Authored by mike.dvoretsky on Apr 17 2018, 7:13 AM.

Details

Summary

This patch lowers the X86 vector packing with saturation intrinsics to native LLVM IR. Comes with an LLVM patch (D45721).

Diff Detail

Repository
rC Clang

Event Timeline

mike.dvoretsky created this revision.Apr 17 2018, 7:13 AM
craig.topper added inline comments.Apr 17 2018, 10:06 AM
lib/CodeGen/CGBuiltin.cpp
8420

Why can't these just be APInts instead of uint64_t? Is this so that APInt widths don't have to match RTy below? I'd rather you just created the narrow APInt and then called sext/zext on it to get it to the right width.

8420

Pre-select the 8 or 16 based on IsDW. Then you don't need to check IsDW 4 times. You just need to pass the right width.

8432

Clearing isn't necessary if you just created it.

8433

This loop could probably use some comments. The multiple variables make the logic hard to follow

8443

Why arent' these unsigned compares for Unsigned?

8446

If you have the 8 or 16 selected above, you can use getIntNTy here I think.

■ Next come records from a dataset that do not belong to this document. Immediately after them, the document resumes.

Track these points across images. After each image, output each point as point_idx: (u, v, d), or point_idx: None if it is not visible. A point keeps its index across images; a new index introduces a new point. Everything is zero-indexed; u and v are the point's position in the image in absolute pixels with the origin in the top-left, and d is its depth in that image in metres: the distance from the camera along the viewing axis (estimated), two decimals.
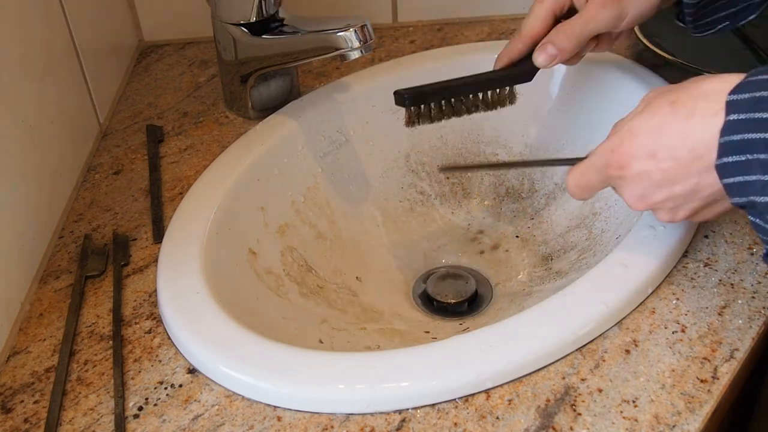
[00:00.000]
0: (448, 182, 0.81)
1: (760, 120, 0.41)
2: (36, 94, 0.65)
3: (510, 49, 0.63)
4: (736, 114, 0.42)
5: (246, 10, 0.71)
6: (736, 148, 0.42)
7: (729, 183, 0.43)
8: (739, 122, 0.42)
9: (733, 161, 0.42)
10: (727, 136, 0.42)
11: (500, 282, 0.74)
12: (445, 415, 0.49)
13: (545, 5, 0.61)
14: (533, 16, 0.62)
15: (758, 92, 0.41)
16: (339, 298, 0.69)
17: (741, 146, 0.41)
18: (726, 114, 0.42)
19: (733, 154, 0.42)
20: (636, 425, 0.47)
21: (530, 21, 0.62)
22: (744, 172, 0.42)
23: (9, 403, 0.52)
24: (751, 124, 0.41)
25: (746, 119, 0.41)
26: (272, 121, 0.75)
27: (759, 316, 0.53)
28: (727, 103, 0.43)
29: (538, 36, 0.61)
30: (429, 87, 0.62)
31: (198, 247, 0.60)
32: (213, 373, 0.52)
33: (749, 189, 0.42)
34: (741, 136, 0.41)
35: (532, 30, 0.62)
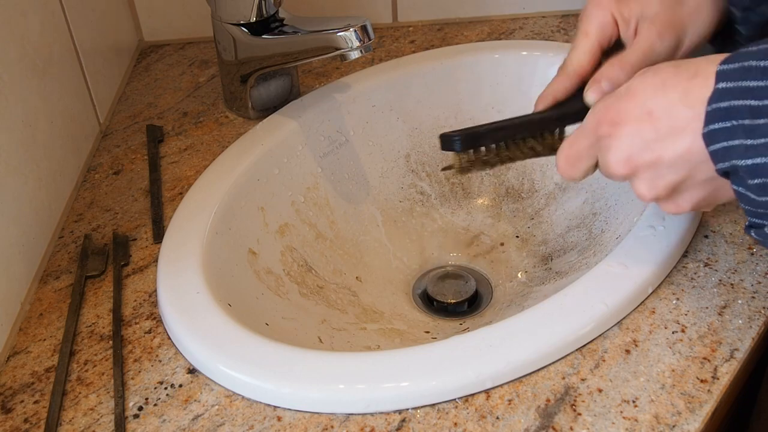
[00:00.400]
0: (448, 182, 0.81)
1: (746, 88, 0.41)
2: (36, 94, 0.65)
3: (555, 87, 0.57)
4: (724, 82, 0.42)
5: (246, 10, 0.71)
6: (723, 114, 0.42)
7: (714, 149, 0.43)
8: (726, 90, 0.42)
9: (719, 128, 0.42)
10: (714, 103, 0.42)
11: (500, 282, 0.74)
12: (445, 415, 0.49)
13: (591, 38, 0.56)
14: (580, 50, 0.56)
15: (747, 62, 0.42)
16: (339, 298, 0.69)
17: (727, 113, 0.42)
18: (715, 83, 0.43)
19: (719, 120, 0.42)
20: (636, 425, 0.47)
21: (577, 56, 0.56)
22: (728, 138, 0.42)
23: (9, 403, 0.52)
24: (737, 91, 0.41)
25: (734, 87, 0.42)
26: (272, 121, 0.75)
27: (759, 316, 0.53)
28: (717, 73, 0.43)
29: (586, 73, 0.56)
30: (480, 128, 0.55)
31: (198, 247, 0.60)
32: (213, 373, 0.52)
33: (732, 153, 0.42)
34: (728, 103, 0.42)
35: (579, 66, 0.56)
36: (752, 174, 0.41)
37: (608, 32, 0.56)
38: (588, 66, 0.56)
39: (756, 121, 0.41)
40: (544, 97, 0.58)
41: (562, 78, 0.57)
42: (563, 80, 0.57)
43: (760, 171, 0.41)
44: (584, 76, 0.56)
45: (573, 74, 0.56)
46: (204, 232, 0.61)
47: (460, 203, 0.80)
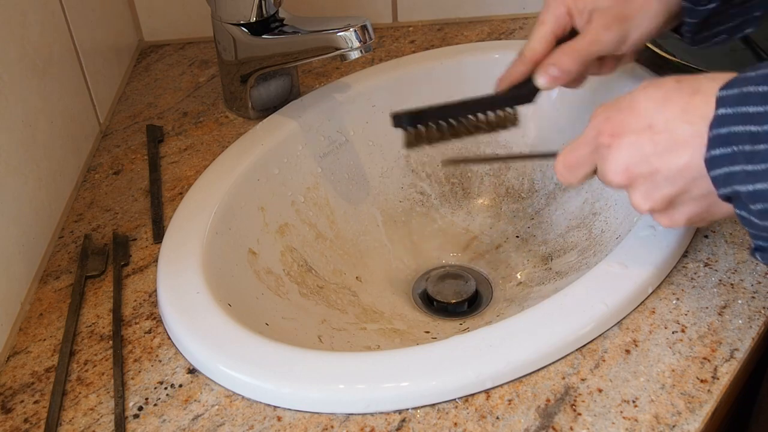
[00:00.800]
0: (448, 182, 0.81)
1: (746, 114, 0.42)
2: (36, 94, 0.65)
3: (511, 71, 0.62)
4: (724, 108, 0.43)
5: (246, 10, 0.71)
6: (723, 140, 0.42)
7: (716, 175, 0.43)
8: (726, 116, 0.42)
9: (720, 153, 0.43)
10: (715, 129, 0.43)
11: (500, 282, 0.74)
12: (445, 415, 0.49)
13: (547, 27, 0.60)
14: (535, 38, 0.60)
15: (746, 87, 0.42)
16: (339, 298, 0.69)
17: (727, 139, 0.42)
18: (716, 108, 0.43)
19: (720, 146, 0.43)
20: (636, 425, 0.47)
21: (532, 43, 0.60)
22: (729, 163, 0.42)
23: (9, 403, 0.52)
24: (737, 117, 0.42)
25: (734, 113, 0.42)
26: (272, 121, 0.75)
27: (759, 316, 0.53)
28: (717, 99, 0.43)
29: (539, 58, 0.60)
30: (428, 108, 0.61)
31: (198, 247, 0.60)
32: (213, 373, 0.52)
33: (733, 179, 0.42)
34: (728, 129, 0.42)
35: (533, 52, 0.60)
36: (754, 199, 0.42)
37: (562, 22, 0.60)
38: (542, 52, 0.60)
39: (756, 147, 0.41)
40: (501, 80, 0.63)
41: (518, 63, 0.61)
42: (519, 65, 0.61)
43: (761, 197, 0.42)
44: (538, 61, 0.60)
45: (528, 60, 0.61)
46: (204, 232, 0.61)
47: (460, 203, 0.80)
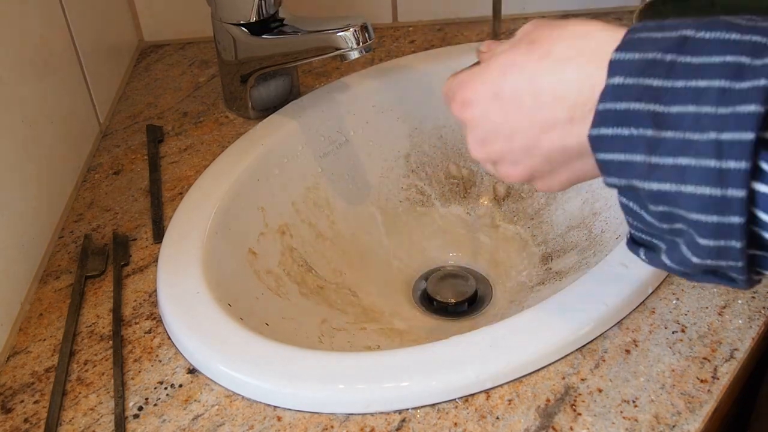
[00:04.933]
0: (448, 182, 0.81)
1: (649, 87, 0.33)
2: (36, 94, 0.65)
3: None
4: (621, 77, 0.34)
5: (246, 10, 0.71)
6: (619, 119, 0.34)
7: (606, 160, 0.35)
8: (623, 87, 0.34)
9: (612, 134, 0.34)
10: (608, 102, 0.34)
11: (500, 282, 0.74)
12: (445, 415, 0.49)
13: None
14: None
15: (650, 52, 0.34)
16: (339, 298, 0.69)
17: (623, 117, 0.34)
18: (609, 75, 0.35)
19: (613, 125, 0.34)
20: (636, 425, 0.47)
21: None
22: (626, 150, 0.34)
23: (9, 403, 0.52)
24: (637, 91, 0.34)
25: (633, 84, 0.34)
26: (272, 121, 0.75)
27: (759, 316, 0.53)
28: (611, 63, 0.35)
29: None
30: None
31: (198, 247, 0.60)
32: (213, 373, 0.52)
33: (631, 171, 0.35)
34: (626, 105, 0.34)
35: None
36: (655, 200, 0.35)
37: None
38: None
39: (661, 133, 0.33)
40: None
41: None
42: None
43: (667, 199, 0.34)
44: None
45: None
46: (204, 232, 0.61)
47: (460, 203, 0.80)
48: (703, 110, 0.32)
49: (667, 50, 0.33)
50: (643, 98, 0.34)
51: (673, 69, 0.33)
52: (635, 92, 0.34)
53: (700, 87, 0.32)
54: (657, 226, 0.36)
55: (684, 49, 0.33)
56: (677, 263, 0.37)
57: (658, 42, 0.34)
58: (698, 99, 0.32)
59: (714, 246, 0.33)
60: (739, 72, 0.31)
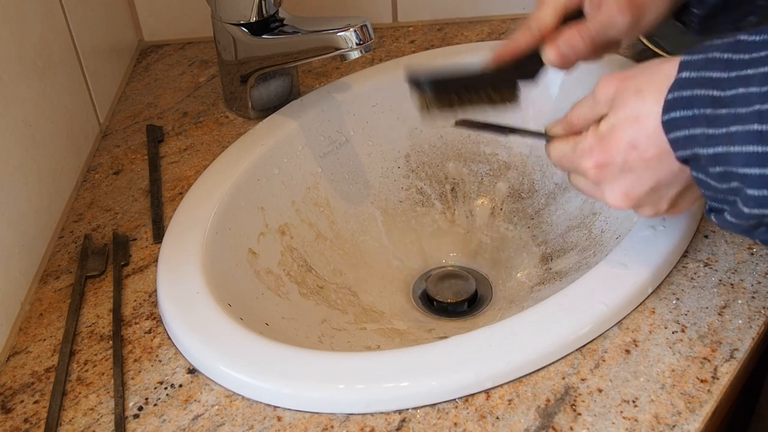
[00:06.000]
0: (448, 182, 0.81)
1: (710, 78, 0.42)
2: (36, 94, 0.65)
3: (517, 41, 0.60)
4: (687, 72, 0.43)
5: (246, 10, 0.71)
6: (684, 103, 0.43)
7: (675, 137, 0.44)
8: (690, 80, 0.43)
9: (680, 116, 0.43)
10: (676, 91, 0.43)
11: (500, 282, 0.74)
12: (445, 415, 0.49)
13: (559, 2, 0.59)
14: (545, 11, 0.59)
15: (711, 53, 0.43)
16: (339, 298, 0.69)
17: (689, 102, 0.42)
18: (678, 71, 0.43)
19: (680, 108, 0.43)
20: (636, 425, 0.47)
21: (542, 16, 0.59)
22: (690, 126, 0.43)
23: (9, 403, 0.52)
24: (700, 81, 0.42)
25: (697, 77, 0.43)
26: (272, 121, 0.75)
27: (759, 316, 0.53)
28: (681, 62, 0.44)
29: (548, 31, 0.59)
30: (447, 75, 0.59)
31: (198, 247, 0.60)
32: (213, 373, 0.52)
33: (694, 142, 0.43)
34: (690, 91, 0.43)
35: (543, 24, 0.59)
36: (713, 162, 0.42)
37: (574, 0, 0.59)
38: (551, 26, 0.59)
39: (718, 111, 0.41)
40: (505, 49, 0.61)
41: (524, 33, 0.60)
42: (525, 35, 0.59)
43: (721, 159, 0.42)
44: (545, 34, 0.59)
45: (536, 31, 0.59)
46: (204, 232, 0.61)
47: (460, 203, 0.80)
48: (750, 90, 0.40)
49: (725, 50, 0.42)
50: (705, 86, 0.42)
51: (729, 63, 0.42)
52: (699, 82, 0.42)
53: (749, 74, 0.41)
54: (718, 187, 0.43)
55: (737, 48, 0.42)
56: (736, 217, 0.44)
57: (717, 45, 0.43)
58: (747, 83, 0.41)
59: (759, 195, 0.41)
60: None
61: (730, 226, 0.45)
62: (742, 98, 0.41)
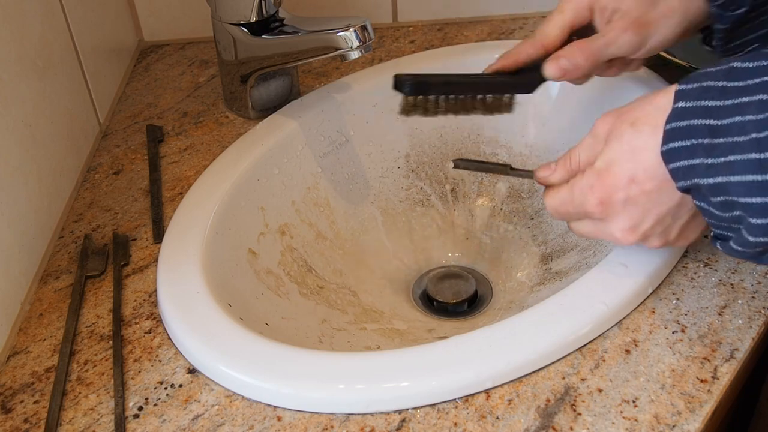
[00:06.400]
0: (448, 182, 0.81)
1: (705, 107, 0.42)
2: (36, 94, 0.65)
3: (519, 51, 0.60)
4: (683, 102, 0.43)
5: (246, 10, 0.71)
6: (683, 133, 0.43)
7: (675, 168, 0.43)
8: (686, 109, 0.43)
9: (679, 146, 0.43)
10: (674, 122, 0.43)
11: (500, 282, 0.74)
12: (445, 415, 0.49)
13: (566, 16, 0.59)
14: (551, 23, 0.59)
15: (705, 82, 0.43)
16: (339, 298, 0.69)
17: (687, 132, 0.42)
18: (674, 101, 0.44)
19: (679, 139, 0.43)
20: (636, 425, 0.47)
21: (547, 28, 0.59)
22: (689, 157, 0.43)
23: (9, 403, 0.52)
24: (697, 111, 0.42)
25: (693, 107, 0.43)
26: (272, 121, 0.75)
27: (759, 316, 0.53)
28: (676, 93, 0.44)
29: (551, 45, 0.59)
30: (432, 78, 0.59)
31: (198, 247, 0.60)
32: (213, 373, 0.52)
33: (694, 172, 0.43)
34: (687, 122, 0.42)
35: (547, 37, 0.59)
36: (714, 192, 0.42)
37: (582, 15, 0.58)
38: (555, 40, 0.59)
39: (715, 140, 0.41)
40: (506, 57, 0.60)
41: (527, 44, 0.60)
42: (528, 47, 0.59)
43: (722, 189, 0.42)
44: (549, 48, 0.59)
45: (539, 43, 0.59)
46: (204, 232, 0.61)
47: (461, 203, 0.80)
48: (746, 118, 0.40)
49: (719, 78, 0.42)
50: (701, 115, 0.42)
51: (724, 91, 0.42)
52: (695, 112, 0.42)
53: (744, 102, 0.41)
54: (721, 216, 0.43)
55: (731, 76, 0.42)
56: (741, 245, 0.44)
57: (712, 73, 0.43)
58: (743, 111, 0.40)
59: (762, 224, 0.41)
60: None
61: (737, 254, 0.45)
62: (739, 126, 0.40)
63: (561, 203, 0.52)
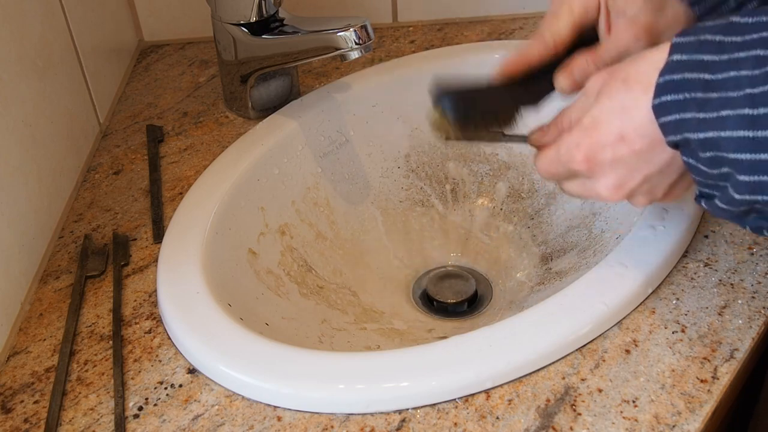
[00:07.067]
0: (448, 182, 0.81)
1: (701, 61, 0.41)
2: (36, 94, 0.65)
3: (530, 52, 0.56)
4: (679, 54, 0.42)
5: (246, 10, 0.71)
6: (675, 87, 0.42)
7: (665, 121, 0.42)
8: (680, 63, 0.42)
9: (671, 100, 0.42)
10: (667, 75, 0.42)
11: (500, 282, 0.74)
12: (445, 415, 0.49)
13: (575, 15, 0.55)
14: (562, 22, 0.55)
15: (702, 35, 0.42)
16: (339, 298, 0.69)
17: (680, 86, 0.41)
18: (669, 53, 0.42)
19: (671, 93, 0.42)
20: (636, 425, 0.47)
21: (558, 27, 0.55)
22: (680, 110, 0.41)
23: (9, 403, 0.52)
24: (691, 64, 0.41)
25: (688, 60, 0.41)
26: (272, 121, 0.75)
27: (759, 316, 0.53)
28: (673, 45, 0.42)
29: (563, 44, 0.55)
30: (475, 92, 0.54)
31: (198, 247, 0.60)
32: (213, 373, 0.52)
33: (684, 126, 0.42)
34: (681, 75, 0.41)
35: (559, 37, 0.55)
36: (704, 147, 0.41)
37: (590, 16, 0.56)
38: (566, 39, 0.56)
39: (709, 94, 0.40)
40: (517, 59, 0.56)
41: (538, 44, 0.56)
42: (539, 47, 0.56)
43: (712, 144, 0.41)
44: (559, 48, 0.56)
45: (551, 43, 0.56)
46: (204, 232, 0.61)
47: (461, 203, 0.80)
48: (741, 73, 0.39)
49: (717, 32, 0.41)
50: (696, 69, 0.41)
51: (721, 46, 0.40)
52: (690, 65, 0.41)
53: (741, 57, 0.40)
54: (709, 172, 0.42)
55: (730, 30, 0.41)
56: (727, 203, 0.43)
57: (710, 27, 0.42)
58: (738, 66, 0.40)
59: (750, 181, 0.40)
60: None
61: (721, 213, 0.44)
62: (734, 82, 0.40)
63: (549, 163, 0.51)
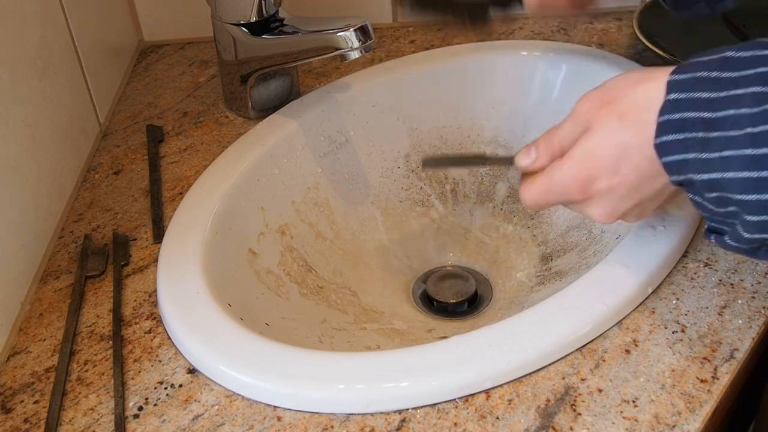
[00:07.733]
0: (448, 182, 0.81)
1: (698, 99, 0.41)
2: (36, 95, 0.65)
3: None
4: (676, 93, 0.42)
5: (246, 10, 0.71)
6: (676, 127, 0.42)
7: (668, 162, 0.43)
8: (678, 102, 0.42)
9: (672, 140, 0.42)
10: (666, 114, 0.42)
11: (500, 282, 0.74)
12: (445, 415, 0.49)
13: None
14: None
15: (698, 72, 0.42)
16: (339, 298, 0.69)
17: (680, 125, 0.42)
18: (666, 92, 0.42)
19: (672, 132, 0.42)
20: (636, 425, 0.47)
21: None
22: (683, 151, 0.42)
23: (9, 403, 0.52)
24: (690, 103, 0.41)
25: (686, 99, 0.42)
26: (272, 121, 0.75)
27: (759, 316, 0.53)
28: (668, 83, 0.43)
29: None
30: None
31: (198, 247, 0.60)
32: (213, 373, 0.52)
33: (688, 167, 0.42)
34: (680, 114, 0.42)
35: None
36: (708, 188, 0.42)
37: None
38: None
39: (709, 134, 0.41)
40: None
41: None
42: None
43: (716, 185, 0.41)
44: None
45: None
46: (204, 232, 0.61)
47: (460, 203, 0.80)
48: (741, 111, 0.39)
49: (713, 69, 0.41)
50: (695, 108, 0.41)
51: (718, 83, 0.41)
52: (688, 104, 0.41)
53: (739, 94, 0.40)
54: (716, 210, 0.43)
55: (726, 66, 0.41)
56: (736, 241, 0.43)
57: (705, 63, 0.42)
58: (738, 104, 0.40)
59: (758, 221, 0.40)
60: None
61: (731, 249, 0.45)
62: (733, 120, 0.40)
63: (540, 192, 0.50)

mike.dvoretsky added inline comments.Apr 18 2018, 1:15 AM
lib/CodeGen/CGBuiltin.cpp
8443

The compares are signed on purpose. PACKUS assumes that the input elements are signed, then uses unsigned saturation. So, for instance, an 0xffff value must be evaluated as -1 and saturated to 0, rather than to 0xff as it would be with unsigned comparisons.

Updated per comments.

This revision is now accepted and ready to land.Apr 18 2018, 2:49 PM

Changed the shuffle mask emission code to match D45721.

mike.dvoretsky abandoned this revision.Jun 5 2018, 5:17 AM

Closing this due to failure of D45721.